EXTRACTED MATERIAL: Begin

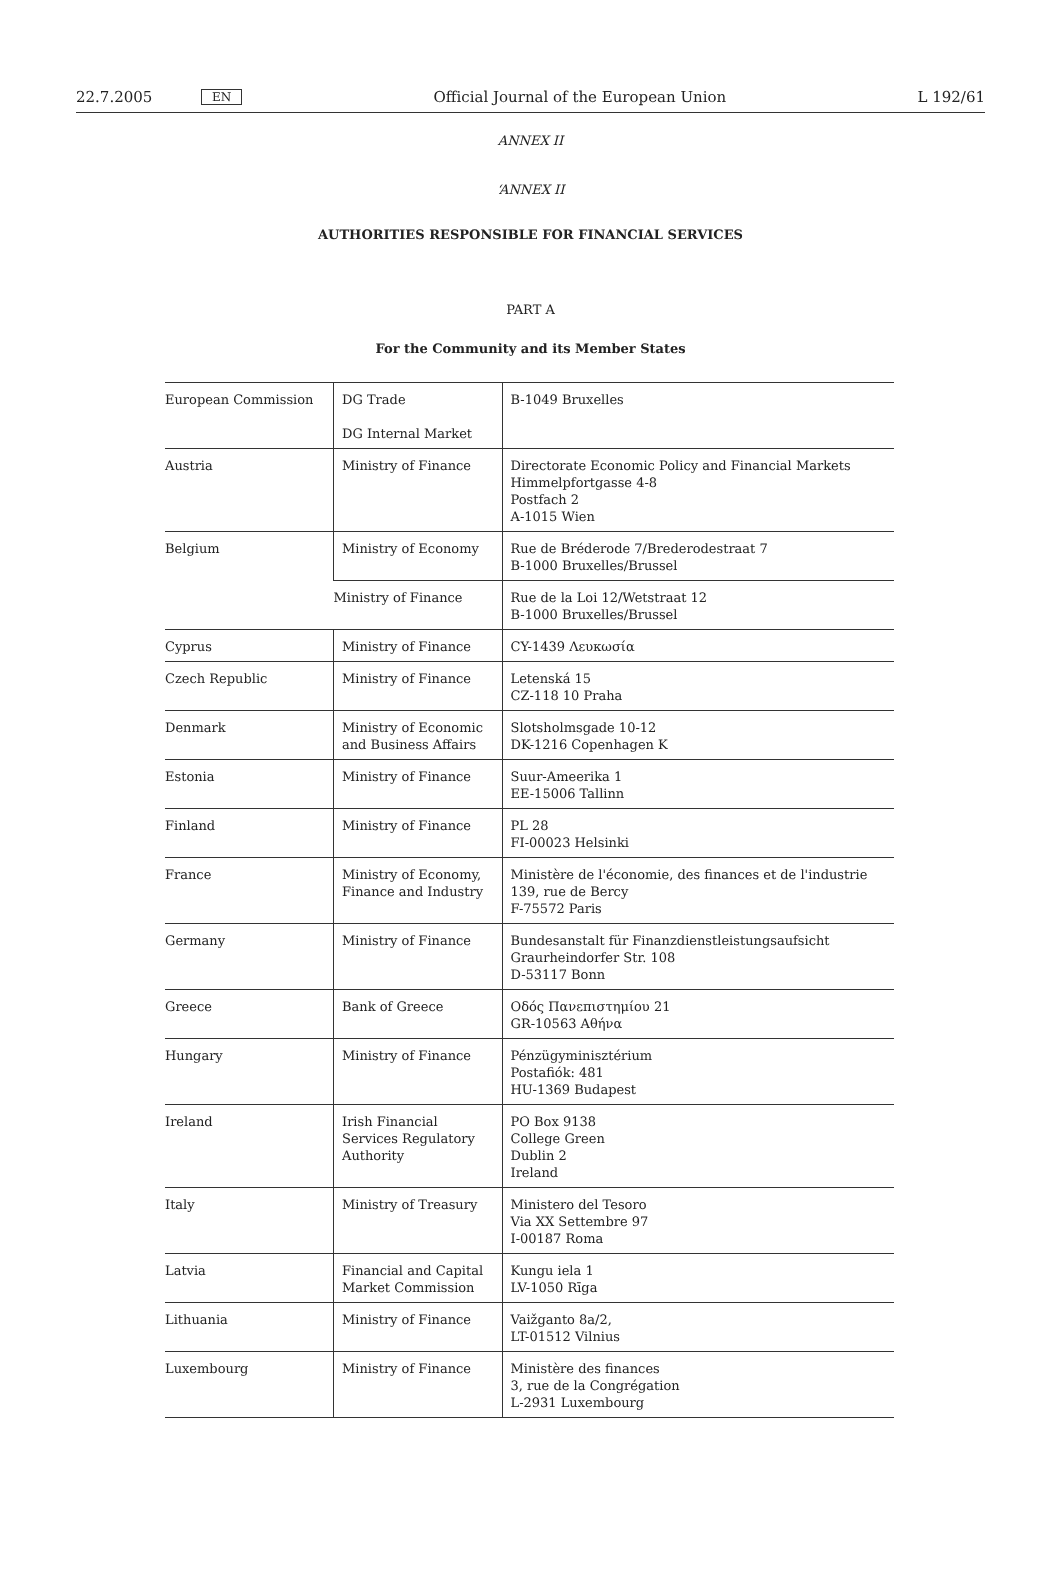22.7.2005 EN Official Journal of the European Union L 192/61
ANNEX II
‘ANNEX II
AUTHORITIES RESPONSIBLE FOR FINANCIAL SERVICES
PART A
For the Community and its Member States
| European Commission | DG Trade DG Internal Market | B-1049 Bruxelles |
| Austria | Ministry of Finance | Directorate Economic Policy and Financial Markets Himmelpfortgasse 4-8 Postfach 2 A-1015 Wien |
| Belgium | Ministry of Economy | Rue de Bréderode 7/Brederodestraat 7 B-1000 Bruxelles/Brussel |
| | Ministry of Finance | Rue de la Loi 12/Wetstraat 12 B-1000 Bruxelles/Brussel |
| Cyprus | Ministry of Finance | CY-1439 Λευκωσία |
| Czech Republic | Ministry of Finance | Letenská 15 CZ-118 10 Praha |
| Denmark | Ministry of Economic and Business Affairs | Slotsholmsgade 10-12 DK-1216 Copenhagen K |
| Estonia | Ministry of Finance | Suur-Ameerika 1 EE-15006 Tallinn |
| Finland | Ministry of Finance | PL 28 FI-00023 Helsinki |
| France | Ministry of Economy, Finance and Industry | Ministère de l'économie, des finances et de l'industrie 139, rue de Bercy F-75572 Paris |
| Germany | Ministry of Finance | Bundesanstalt für Finanzdienstleistungsaufsicht Graurheindorfer Str. 108 D-53117 Bonn |
| Greece | Bank of Greece | Οδός Πανεπιστημίου 21 GR-10563 Αθήνα |
| Hungary | Ministry of Finance | Pénzügyminisztérium Postafiók: 481 HU-1369 Budapest |
| Ireland | Irish Financial Services Regulatory Authority | PO Box 9138 College Green Dublin 2 Ireland |
| Italy | Ministry of Treasury | Ministero del Tesoro Via XX Settembre 97 I-00187 Roma |
| Latvia | Financial and Capital Market Commission | Kungu iela 1 LV-1050 Rīga |
| Lithuania | Ministry of Finance | Vaižganto 8a/2, LT-01512 Vilnius |
| Luxembourg | Ministry of Finance | Ministère des finances 3, rue de la Congrégation L-2931 Luxembourg |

EXTRACTED MATERIAL: End

• [WHAT IS BEING ASKED]: Using only the listing above, restate exactly the lines from the line containing "A-1015 Wien |" through the line containing "EE-15006 Tallinn |", both included.

• [EXERCISE ANSWER]:
| Austria | Ministry of Finance | Directorate Economic Policy and Financial Markets Himmelpfortgasse 4-8 Postfach 2 A-1015 Wien |
| Belgium | Ministry of Economy | Rue de Bréderode 7/Brederodestraat 7 B-1000 Bruxelles/Brussel |
| | Ministry of Finance | Rue de la Loi 12/Wetstraat 12 B-1000 Bruxelles/Brussel |
| Cyprus | Ministry of Finance | CY-1439 Λευκωσία |
| Czech Republic | Ministry of Finance | Letenská 15 CZ-118 10 Praha |
| Denmark | Ministry of Economic and Business Affairs | Slotsholmsgade 10-12 DK-1216 Copenhagen K |
| Estonia | Ministry of Finance | Suur-Ameerika 1 EE-15006 Tallinn |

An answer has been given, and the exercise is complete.